- Assigned task
Give back the full listing verbatim, apart from its images.
——
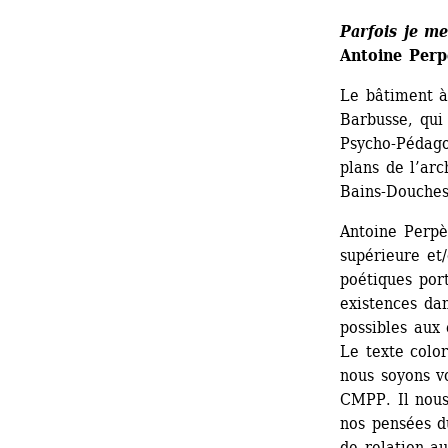
Parfois je me
Antoine Perp
Le bâtiment à 
Barbusse, qui 
Psycho-Pédago
plans de l’ar
Bains-Douches
Antoine Perpèr
supérieure et/
poétiques por
existences dan
possibles aux
Le texte color
nous soyons vo
CMPP. Il nous
nos pensées d
de relation au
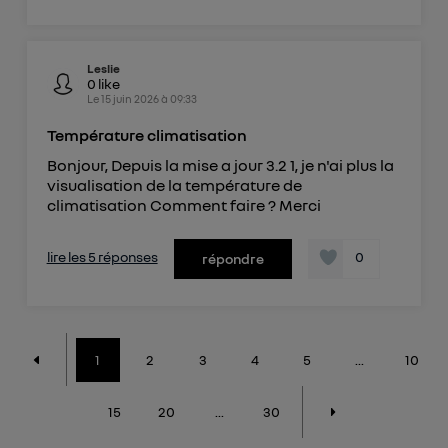
Leslie
0
like
Le
15 juin 2026
à
09:33
Température climatisation
Bonjour, Depuis la mise a jour 3.2 1, je n'ai plus la
visualisation de la température de
climatisation Comment faire ? Merci
lire les 5 réponses
0
répondre
1
2
3
4
5
...
10
15
20
...
30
——
- Answer to this exercise
Parfois je me
Antoine Perp
Le bâtiment à 
Barbusse, qui 
Psycho-Pédago
plans de l’ar
Bains-Douches
Antoine Perpèr
supérieure et/
poétiques por
existences dan
possibles aux
Le texte color
nous soyons vo
CMPP. Il nous
nos pensées d
de relation au
Leslie
0
like
Le
15 juin 2026
à
09:33
Température climatisation
Bonjour, Depuis la mise a jour 3.2 1, je n'ai plus la
visualisation de la température de
climatisation Comment faire ? Merci
lire les 5 réponses
0
répondre
1
2
3
4
5
...
10
15
20
...
30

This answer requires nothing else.